SET TASK: Write out every line of the material below verbatim, without any alteration.

== MATERIAL SHOWN

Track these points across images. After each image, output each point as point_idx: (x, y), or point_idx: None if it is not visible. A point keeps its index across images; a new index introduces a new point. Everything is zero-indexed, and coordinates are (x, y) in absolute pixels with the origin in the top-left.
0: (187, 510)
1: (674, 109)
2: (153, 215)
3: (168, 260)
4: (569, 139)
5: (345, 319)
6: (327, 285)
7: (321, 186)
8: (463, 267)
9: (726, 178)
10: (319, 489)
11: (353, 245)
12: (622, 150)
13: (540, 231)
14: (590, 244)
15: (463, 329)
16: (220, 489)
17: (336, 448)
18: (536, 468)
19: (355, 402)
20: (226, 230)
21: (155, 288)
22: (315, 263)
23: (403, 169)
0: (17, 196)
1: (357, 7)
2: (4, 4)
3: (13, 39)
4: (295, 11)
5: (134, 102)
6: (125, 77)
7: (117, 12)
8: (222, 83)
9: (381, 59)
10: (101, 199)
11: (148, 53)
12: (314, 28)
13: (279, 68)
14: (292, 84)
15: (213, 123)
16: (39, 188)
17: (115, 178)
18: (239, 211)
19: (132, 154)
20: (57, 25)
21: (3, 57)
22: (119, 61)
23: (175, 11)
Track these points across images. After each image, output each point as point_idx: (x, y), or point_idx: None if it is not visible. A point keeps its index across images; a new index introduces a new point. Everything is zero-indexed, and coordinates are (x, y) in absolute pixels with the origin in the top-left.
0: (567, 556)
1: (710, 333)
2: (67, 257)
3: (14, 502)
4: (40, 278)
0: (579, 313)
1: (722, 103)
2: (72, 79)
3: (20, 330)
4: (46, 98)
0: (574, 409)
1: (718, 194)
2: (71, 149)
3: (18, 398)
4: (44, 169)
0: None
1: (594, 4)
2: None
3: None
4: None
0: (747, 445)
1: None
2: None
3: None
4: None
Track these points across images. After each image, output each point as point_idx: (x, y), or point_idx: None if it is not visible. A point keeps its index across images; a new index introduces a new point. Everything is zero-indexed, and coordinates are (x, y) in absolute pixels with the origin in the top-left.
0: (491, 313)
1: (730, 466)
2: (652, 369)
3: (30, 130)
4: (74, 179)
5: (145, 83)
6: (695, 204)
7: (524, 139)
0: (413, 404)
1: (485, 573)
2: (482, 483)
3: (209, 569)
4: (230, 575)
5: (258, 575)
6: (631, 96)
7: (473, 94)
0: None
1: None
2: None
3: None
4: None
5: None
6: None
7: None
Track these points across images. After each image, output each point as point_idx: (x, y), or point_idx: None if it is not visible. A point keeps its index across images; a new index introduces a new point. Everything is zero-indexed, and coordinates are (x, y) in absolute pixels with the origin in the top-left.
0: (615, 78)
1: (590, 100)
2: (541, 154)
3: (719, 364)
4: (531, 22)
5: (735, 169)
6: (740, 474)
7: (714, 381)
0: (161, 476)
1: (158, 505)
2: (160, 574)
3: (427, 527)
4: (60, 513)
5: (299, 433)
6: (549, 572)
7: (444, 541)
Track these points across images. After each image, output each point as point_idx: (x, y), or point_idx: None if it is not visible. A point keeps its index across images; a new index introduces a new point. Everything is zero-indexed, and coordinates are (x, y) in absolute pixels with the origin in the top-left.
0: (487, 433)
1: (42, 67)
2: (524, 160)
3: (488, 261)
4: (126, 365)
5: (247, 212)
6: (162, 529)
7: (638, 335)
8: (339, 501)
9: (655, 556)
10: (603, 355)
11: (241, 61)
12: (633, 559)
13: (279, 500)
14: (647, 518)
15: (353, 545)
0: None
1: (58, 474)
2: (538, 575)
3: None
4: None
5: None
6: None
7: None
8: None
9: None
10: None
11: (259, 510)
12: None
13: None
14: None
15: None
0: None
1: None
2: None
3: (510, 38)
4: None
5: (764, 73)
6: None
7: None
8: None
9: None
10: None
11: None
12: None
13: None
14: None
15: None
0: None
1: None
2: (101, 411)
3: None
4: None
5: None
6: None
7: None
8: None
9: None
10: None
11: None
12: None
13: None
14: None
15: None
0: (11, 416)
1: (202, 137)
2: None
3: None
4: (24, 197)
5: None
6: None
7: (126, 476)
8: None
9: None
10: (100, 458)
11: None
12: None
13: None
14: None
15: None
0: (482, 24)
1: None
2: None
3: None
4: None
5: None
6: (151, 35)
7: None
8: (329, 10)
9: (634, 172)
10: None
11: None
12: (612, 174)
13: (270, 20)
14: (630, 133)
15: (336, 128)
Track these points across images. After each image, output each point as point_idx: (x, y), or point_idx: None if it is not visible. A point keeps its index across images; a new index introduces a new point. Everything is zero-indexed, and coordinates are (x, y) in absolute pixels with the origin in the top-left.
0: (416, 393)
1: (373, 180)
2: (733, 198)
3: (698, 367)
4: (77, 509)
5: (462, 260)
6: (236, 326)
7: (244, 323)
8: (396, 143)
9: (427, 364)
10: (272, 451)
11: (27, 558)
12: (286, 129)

====

FULL OUTPUT:
Track these points across images. After each image, output each point as point_idx: (x, y), or point_idx: None if it is not visible. A point keeps its index across images; a new index introduces a new point. Everything is zero-indexed, and coordinates are (x, y) in absolute pixels with the origin in the top-left.
0: (187, 510)
1: (674, 109)
2: (153, 215)
3: (168, 260)
4: (569, 139)
5: (345, 319)
6: (327, 285)
7: (321, 186)
8: (463, 267)
9: (726, 178)
10: (319, 489)
11: (353, 245)
12: (622, 150)
13: (540, 231)
14: (590, 244)
15: (463, 329)
16: (220, 489)
17: (336, 448)
18: (536, 468)
19: (355, 402)
20: (226, 230)
21: (155, 288)
22: (315, 263)
23: (403, 169)
0: (17, 196)
1: (357, 7)
2: (4, 4)
3: (13, 39)
4: (295, 11)
5: (134, 102)
6: (125, 77)
7: (117, 12)
8: (222, 83)
9: (381, 59)
10: (101, 199)
11: (148, 53)
12: (314, 28)
13: (279, 68)
14: (292, 84)
15: (213, 123)
16: (39, 188)
17: (115, 178)
18: (239, 211)
19: (132, 154)
20: (57, 25)
21: (3, 57)
22: (119, 61)
23: (175, 11)
Track these points across images. After each image, output each point as point_idx: (x, y), or point_idx: None if it is not visible. A point keeps its index across images; a new index introduces a new point. Everything is zero-indexed, and coordinates are (x, y) in absolute pixels with the origin in the top-left.
0: (567, 556)
1: (710, 333)
2: (67, 257)
3: (14, 502)
4: (40, 278)
0: (579, 313)
1: (722, 103)
2: (72, 79)
3: (20, 330)
4: (46, 98)
0: (574, 409)
1: (718, 194)
2: (71, 149)
3: (18, 398)
4: (44, 169)
0: None
1: (594, 4)
2: None
3: None
4: None
0: (747, 445)
1: None
2: None
3: None
4: None
Track these points across images. After each image, output each point as point_idx: (x, y), or point_idx: None if it is not visible. A point keeps its index across images; a new index introduces a new point. Everything is zero-indexed, and coordinates are (x, y) in absolute pixels with the origin in the top-left.
0: (491, 313)
1: (730, 466)
2: (652, 369)
3: (30, 130)
4: (74, 179)
5: (145, 83)
6: (695, 204)
7: (524, 139)
0: (413, 404)
1: (485, 573)
2: (482, 483)
3: (209, 569)
4: (230, 575)
5: (258, 575)
6: (631, 96)
7: (473, 94)
0: None
1: None
2: None
3: None
4: None
5: None
6: None
7: None
Track these points across images. After each image, output each point as point_idx: (x, y), or point_idx: None if it is not visible. A point keeps its index across images; a new index introduces a new point. Everything is zero-indexed, and coordinates are (x, y) in absolute pixels with the origin in the top-left.
0: (615, 78)
1: (590, 100)
2: (541, 154)
3: (719, 364)
4: (531, 22)
5: (735, 169)
6: (740, 474)
7: (714, 381)
0: (161, 476)
1: (158, 505)
2: (160, 574)
3: (427, 527)
4: (60, 513)
5: (299, 433)
6: (549, 572)
7: (444, 541)
Track these points across images. After each image, output each point as point_idx: (x, y), or point_idx: None if it is not visible. A point keeps its index across images; a new index introduces a new point. Everything is zero-indexed, and coordinates are (x, y) in absolute pixels with the origin in the top-left.
0: (487, 433)
1: (42, 67)
2: (524, 160)
3: (488, 261)
4: (126, 365)
5: (247, 212)
6: (162, 529)
7: (638, 335)
8: (339, 501)
9: (655, 556)
10: (603, 355)
11: (241, 61)
12: (633, 559)
13: (279, 500)
14: (647, 518)
15: (353, 545)
0: None
1: (58, 474)
2: (538, 575)
3: None
4: None
5: None
6: None
7: None
8: None
9: None
10: None
11: (259, 510)
12: None
13: None
14: None
15: None
0: None
1: None
2: None
3: (510, 38)
4: None
5: (764, 73)
6: None
7: None
8: None
9: None
10: None
11: None
12: None
13: None
14: None
15: None
0: None
1: None
2: (101, 411)
3: None
4: None
5: None
6: None
7: None
8: None
9: None
10: None
11: None
12: None
13: None
14: None
15: None
0: (11, 416)
1: (202, 137)
2: None
3: None
4: (24, 197)
5: None
6: None
7: (126, 476)
8: None
9: None
10: (100, 458)
11: None
12: None
13: None
14: None
15: None
0: (482, 24)
1: None
2: None
3: None
4: None
5: None
6: (151, 35)
7: None
8: (329, 10)
9: (634, 172)
10: None
11: None
12: (612, 174)
13: (270, 20)
14: (630, 133)
15: (336, 128)
Track these points across images. After each image, output each point as point_idx: (x, y), or point_idx: None if it is not visible. A point keeps its index across images; a new index introduces a new point. Everything is zero-indexed, and coordinates are (x, y) in absolute pixels with the origin in the top-left.
0: (416, 393)
1: (373, 180)
2: (733, 198)
3: (698, 367)
4: (77, 509)
5: (462, 260)
6: (236, 326)
7: (244, 323)
8: (396, 143)
9: (427, 364)
10: (272, 451)
11: (27, 558)
12: (286, 129)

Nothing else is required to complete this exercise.